PROBLEM REQUIREMENTS:
In the Joe update below, how were the pins removed when Joe previously broke and dislocated his arm?

TEXT EXCERPT:
Friday, July 13, 2012

Joe update

Fracture Clinic appointment

Joe leaving the house today. His main question was - when are the pins coming out and how's it going to be done. Previously when he broke and dislocated his arm they were pulled out with a pair of pliers with no aneasthetic, so he's having visions of a similar approach.
Joe in the hospital waiting for the consultant.
 Over-head view looking down on to the shin.
Side view.

Thankfully I went in no real expectation of any major leap forwards and the overall feeling was just that. In the early stages, because of the nature of the wounds, it seems as though each time we went to the clinic there were dramatic changes, but then six weeks ago when we last had an xray we came away gutted. The wounds as you've been seeing have healed well, and we're now at the stage where they are almost all sealed, so the differences between each visit are now minimal. So much so I'm not even going upload any pictures of them. But today the main event was the Xray and again if I'm honest they were a little disappointing and yes this is really going to be a long process - at least a year. As you can see here, both the Tibia and Fibia are not that well alligned and again the consultant was no concerned and he's still 100% sure of a full recovery and the leg being normal once again in the future.

I think it's the fact that if you know about sports injuries, you know that people bounce back from these relatively quickly and it's only if you scroll back through the blog to here that you can refresh your memory of how bad this injury is and you see the situation from a realistic perspective.

So with that in mind think about the positives.

1. The scar tissue is nearly completely sealed and the bloke said not to look at the scar tissue now from an aesthetic point of view and think that this is how it's going to be, he was saying in a year, the difference will be dramatic. I asked about having the scars treated with massage and he seemed to agree that it was a good idea, but also seemed to think that this will be inlcuded in the physio stages of the recovery. Michelle asked about the physio and he said that this could now start and forms were filled in to instigate the physio. I asked about whether the scar tissue and wounds were such that they affected the muscle structure and he said that on the scans this wasn't evident.

SOURCE DATA:
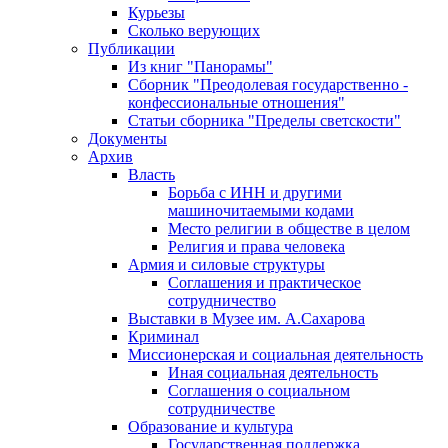
Курьезы
Сколько верующих
Публикации
Из книг "Панорамы"
Сборник "Преодолевая государственно -
конфессиональные отношения"
Статьи сборника "Пределы светскости"
Документы
Архив
Власть
Борьба с ИНН и другими
машиночитаемыми кодами
Место религии в обществе в целом
Религия и права человека
Армия и силовые структуры
Соглашения и практическое
сотрудничество
Выставки в Музее им. А.Сахарова
Криминал
Миссионерская и социальная деятельность
Иная социальная деятельность
Соглашения о социальном
сотрудничестве
Образование и культура
Государственная поддержка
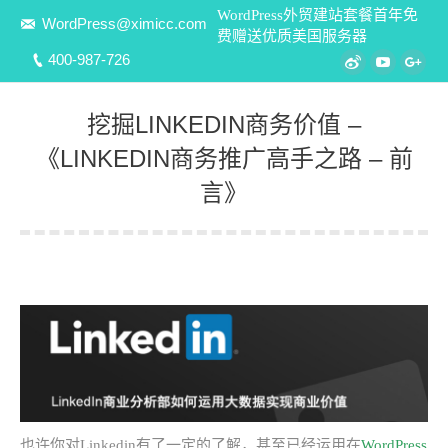
WordPress外贸建站套餐首年免
WordPress@ximicc.com
费赠送优质美国服务器
400-987-726
Weibo
YouTube
Goo
挖掘LINKEDIN商务价值 –
《LINKEDIN商务推广高手之路 – 前
言》
您在这里：
也许你对Linkedin有了一定的了解，甚至已经运用在
WordPress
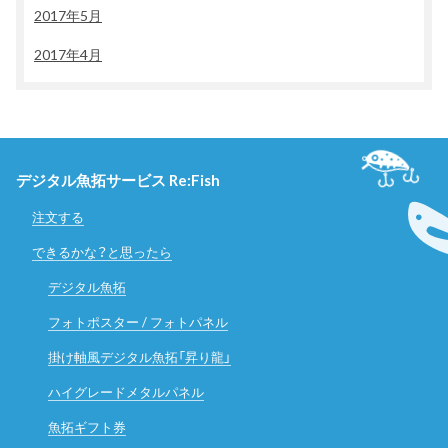
2017年5月
2017年4月
デジタル魚拓サービス Re:Fish
注文する
できるかな？と思ったら
デジタル魚拓
フォトポスター / フォトパネル
掛け軸風デジタル魚拓「昇り龍」
ハイグレードメタルパネル
魚拓ギフト券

ANSWER TO THIS EXERCISE:
They were pulled out with a pair of pliers, with no anesthetic.